Though I maintain a commitment to hot pink (to be further demonstrated), and have investigated select prints, I often find a neutral palette is the best thing for dealing with uncertainty.

These two looks are notable in that I managed to successfully not wear any black. I share them with you because I actually wore them. While I might sound less than confident about these matters, I assure you that these are all garments that suit me quite well. I enjoy them, for the time being.


May 3, 2012

December 16, 2010/Beene Bazaar

I just re-discovered this outfit that never got posted, from (holy shit) a year and a half ago.
The good news: I still like it!
Need to try to work this skirt back onto my body, I guess next winter.

I found this skirt at a vintage store in Minneapolis. Or, was it a resale store? It may very well have been the Everyday People in St. Paul. It's wool and yarn, and vintage Geoffrey Beene!!

The label is 'Beene Bazaar,' one of many clever Beene titles, which changed throughout the years. The best obviously being the 'Beene Bag' tag. I was curious to know more about the Beene Bazaar line, and some cursory googling led to this:

As a full-fledged research nerd, I get unreasonably interested in and excited about old periodicals. The above google news scan from the January 3, 1971 edition of The Milwaukee Journal is probably not nearly as noteworthy to you as this 1997 Spin magazine I just found with Fiona on the cover (and some wonderfully newly vintage-ed clothing ads for things like Sega and UNIONBAY). You're welcome.

Though I remain freaked out about the digitization of things like books and magazine and the general, casual, shameless use of Kindles because I do not want these things to ever be all-digital, it's great to like, have access. I guess. Maybe it's not great to have access. Maybe I should have had to uncover this Spin digging in the back shelves of a thrift store. That would be more #RARE and thus more special. But like, it's so worthwhile and interesting to read these pieces of evidence of other times. Not as times in history, but just as other times in themselves. These bits of paper -- now transmitted to my brain through the painful glow of this finicky, environment-ruining thing on my lap which allows me to paw continuously through more mindless drivel than I ever believed existed in the consciousnesses of other people -- well they are pieces of processes that shaped things, bodies, events, feelings.

Someone once read that laborious description of the Beene SKETCHES (they aren't even actually photographs, just shoddy sketches) and then,  the "Sorry, no mail or phone orders," instruction, and still couldn't resist these offerings.
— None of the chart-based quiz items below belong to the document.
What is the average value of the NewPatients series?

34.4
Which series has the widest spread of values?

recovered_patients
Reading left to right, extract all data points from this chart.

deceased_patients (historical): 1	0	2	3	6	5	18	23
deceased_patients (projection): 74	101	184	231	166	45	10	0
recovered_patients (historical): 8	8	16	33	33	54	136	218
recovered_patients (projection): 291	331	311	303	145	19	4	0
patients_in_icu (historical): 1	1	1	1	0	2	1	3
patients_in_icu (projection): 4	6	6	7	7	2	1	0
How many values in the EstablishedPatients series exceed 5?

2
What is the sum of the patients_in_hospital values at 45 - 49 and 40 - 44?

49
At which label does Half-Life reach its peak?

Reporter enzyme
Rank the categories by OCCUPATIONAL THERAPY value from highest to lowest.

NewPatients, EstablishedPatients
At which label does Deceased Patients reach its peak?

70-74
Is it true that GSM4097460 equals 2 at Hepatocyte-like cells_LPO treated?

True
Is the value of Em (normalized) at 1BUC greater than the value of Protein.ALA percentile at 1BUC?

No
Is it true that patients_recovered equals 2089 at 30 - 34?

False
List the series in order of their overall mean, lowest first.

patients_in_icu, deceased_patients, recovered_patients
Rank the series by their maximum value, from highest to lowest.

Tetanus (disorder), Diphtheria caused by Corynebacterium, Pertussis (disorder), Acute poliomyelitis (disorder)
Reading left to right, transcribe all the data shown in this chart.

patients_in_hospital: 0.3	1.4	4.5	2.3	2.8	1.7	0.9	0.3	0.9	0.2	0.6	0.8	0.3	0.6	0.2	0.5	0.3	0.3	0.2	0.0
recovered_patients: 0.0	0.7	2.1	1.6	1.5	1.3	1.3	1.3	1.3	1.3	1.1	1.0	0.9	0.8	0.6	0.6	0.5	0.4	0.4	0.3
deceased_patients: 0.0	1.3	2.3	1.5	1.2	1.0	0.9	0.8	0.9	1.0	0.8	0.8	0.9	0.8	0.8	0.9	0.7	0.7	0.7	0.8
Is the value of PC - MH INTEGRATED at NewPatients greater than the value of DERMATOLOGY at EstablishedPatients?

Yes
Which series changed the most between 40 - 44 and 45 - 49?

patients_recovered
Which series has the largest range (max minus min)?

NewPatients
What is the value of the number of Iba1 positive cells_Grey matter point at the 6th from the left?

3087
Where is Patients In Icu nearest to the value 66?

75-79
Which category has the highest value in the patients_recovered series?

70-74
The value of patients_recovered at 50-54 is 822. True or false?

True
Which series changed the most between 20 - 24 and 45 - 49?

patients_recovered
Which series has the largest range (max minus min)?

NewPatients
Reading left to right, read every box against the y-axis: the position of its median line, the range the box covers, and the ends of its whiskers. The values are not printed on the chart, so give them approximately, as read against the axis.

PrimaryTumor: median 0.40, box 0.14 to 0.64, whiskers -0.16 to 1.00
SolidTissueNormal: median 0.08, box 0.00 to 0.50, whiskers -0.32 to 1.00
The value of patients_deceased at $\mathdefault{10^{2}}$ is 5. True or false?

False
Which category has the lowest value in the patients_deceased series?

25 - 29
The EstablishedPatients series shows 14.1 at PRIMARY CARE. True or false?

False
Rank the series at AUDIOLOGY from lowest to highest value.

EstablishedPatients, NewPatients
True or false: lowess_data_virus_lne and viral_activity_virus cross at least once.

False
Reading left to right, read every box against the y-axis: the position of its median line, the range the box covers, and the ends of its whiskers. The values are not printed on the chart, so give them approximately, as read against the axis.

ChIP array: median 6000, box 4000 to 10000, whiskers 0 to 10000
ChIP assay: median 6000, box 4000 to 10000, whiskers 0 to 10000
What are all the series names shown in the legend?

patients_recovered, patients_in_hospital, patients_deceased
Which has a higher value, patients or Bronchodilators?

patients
Some actual woman could not wait to get to Gimbels, to get her hands on the latest in "resorting" wear. She saved up a whole one hundred dollars for a tropical blazer in lime, or magenta. She felt something of a pull, and a need, and a desire for these sketched out pieces. Why? Because of Beene? Because of materialism? Because she wanted to look like a sketch in a newspaper?

Because of something else we don't fully understand? 

When I saw the Beene Bazaar skirt, on a rack next to some lamé castoffs, for a moment, I knew. I felt it.